The car was booked in for 3 days as there is alot of little details on one of these so we wanted enough time to get them all done properly 

As it was close to 4pm on Tuesday before it arrived i decided to give the interior a quick tidy up as there was no point starting the wash process untill the next day.

It wasnt too bad - just a bit dusty:



















So out came the hoover and the brush attatchment:










I made sure i got all the dirt out from the nooks and crannies:










After the hoovering i gave all the surfaces an APC wipe down to remove any grubby marks etc:










No doors to open makes some bits on these things a bit tricky to clean - like the footwells and pedals (who said a detailers job was easy?):










This was where i left it as the interior was no doubt going to get a bit dusty over the next few days.

*Wednesday - Day 1*

The weather was a bit unpredictable in the morning so i covered the seats incase the heavens opened while i was washing the car:










No pressure washing on this detail so i gave the car a soak with APC on the lower half and then rinsed off with the hose:



















Wheels next: these were cleaned with Menz 7.5:










Faces cleaned with a MF mitt:










Inner rims done with a wheel back brush:










Tyres and suspension were sprayed with Megs Superdegreaser and agitated with a brush:




























Degreaser was used on a few other bits and bobs too:

*before*:










*after*:










I then washed the car (after working out how to do it in a methodical manner!) with the 2BM and Shampoo Plus:










A quik rinse followed before i then rolled the car inside for claying.

I used Aggressive Clay as there was alot of black overspray on the majority of the panels, i'm not really sure what from but either way it had to come off:




























The wheels were covered too:










The car was then dried off with a waffle weave towel and the leaf blower.

I then removed a few bits to help with polishing:



















Number plate removed:










Wing mirrors too:










The car was sporting more defects than i'd imagined for having so little miles on the clock but i guess it had been sat around gathering dust for a while and had just recently had the body off for a service etc so it was bound to pick up the odd scratch or two...




























It wouldnt be a lotus without some buffer trails, every one i've ever done has been the same:










The paint was fairly healthy on all panels:










Pad choice for this detail was one of our new 4" compounding pads with the Rotary.
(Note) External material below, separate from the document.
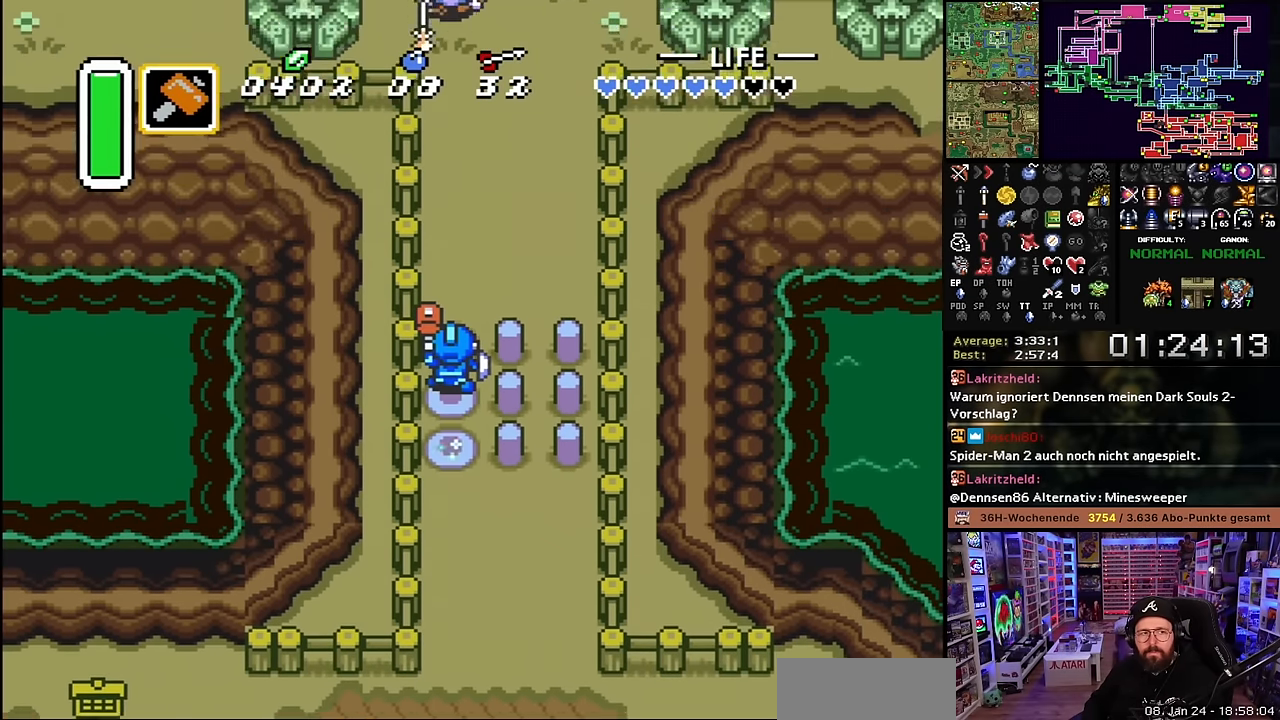
{"buttons": ["DPAD_UP"], "events": [[133, "A", "up"], [150, "A", "down"], [216, "DPAD_RIGHT", "down"], [216, "Y", "up"], [233, "A", "up"], [233, "DPAD_UP", "down"], [266, "DPAD_RIGHT", "up"], [366, "DPAD_LEFT", "down"], [416, "DPAD_LEFT", "up"], [466, "DPAD_UP", "up"], [500, "DPAD_UP", "down"]]}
Menz 3.02 was the polish:










Speeds of 1200-1500rpm's were used and temperature was continually checked due to the composite material of the car:


















































































*before*:










*after*:





































By 8pm i'd managed to get the entire front end corrected so i decided that was a good place to stop for Day 1.

*Thursday - Day 2*:

Polishing resumed on day 2:

Side skirt before:



















after:




























The spoiler was then removed so i could gain access to the rear of the tub:










*Before*:










During:










*After*:










Onto the lower part at the back end:

*before*:










During:










*After*:










The lower piece was one of many sections that needed the handle to be removed from the rotary to gain full acess:










A quick change of pad followed (Meguiars Polishing) before i moved onto the mud guards:



















The N/S rear one had a scuff that needed polishing out:










After:










Before i re-fitting the spoiler i polished the underside:










Now back on the car, i corrected it with another 4" compounding pad:










Not hard to see which side has been polished in this shot:










After:










There was a couple of really deep RDS which wouldnt have even come out with wet sanding so i didnt even bother, they can just be seen in the above pic.
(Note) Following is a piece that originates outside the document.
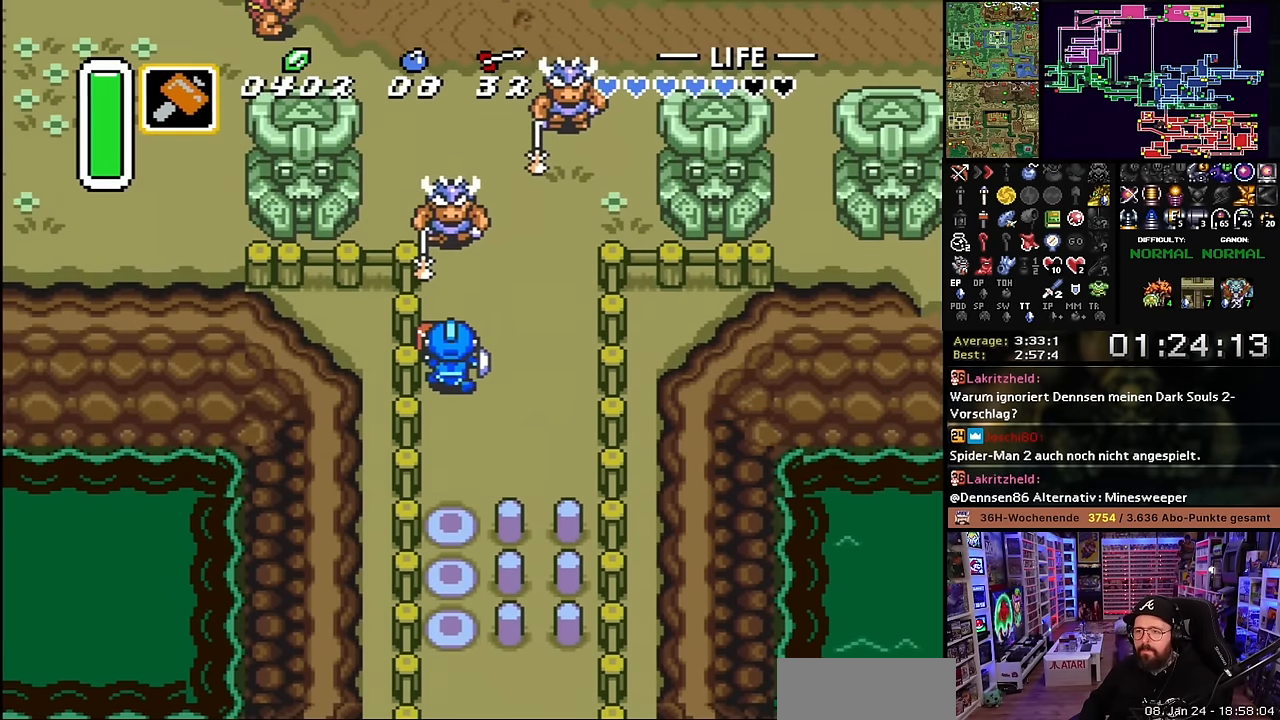
{"buttons": ["A"], "events": [[166, "B", "down"], [300, "B", "up"], [450, "A", "down"], [500, "DPAD_UP", "up"]]}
I had finished up at pretty much bang on 8pm for the 2nd night running so i stopped for Day 2.

*Friday - Day 3*:

More polishing for the start of Friday morning, but this time it was the finishing polish. I used Menz 85RD with a 3M Finishing Pad:










A 4" polishing pad was used for the tighter areas:










I always have various pads already centred on backing plates, this makes for a quick and easy change over 










The 85RD left a super sharp finish:



















Once the second polishing stage was done i went over the paint protection film with Blackfire Gloss Enhancing Polish to freshen it up a bit:



















The tailpipes were easy to get to so i used the PC and a 4" Compounding pad with Blackfire Heavy Cut Metal Compound:










This was followed up with a polishing pad and Raceglaze metal polish:



















Werkstat Prime Strong was used with a 4" polishing pad to clean up the silencer:

50/50:










Prime Strong came in handy again, this time for the perspex side panels:

*Before*:










*After*:










The Superdegreaser had slightly stained the metal surfaces during the wash stage so i polished these up by hand with Raceglaze metal polish:

*Before*:










*After*:










*Before*:










*After*:










I then dusted down all surfaces with our wool duster, gave all the paintwork a wipe down with Menz Top Inspection and then applied Vintage, which was the customers choice of LSP:










This was then buffed off with a PB Ultimate Mega Towel.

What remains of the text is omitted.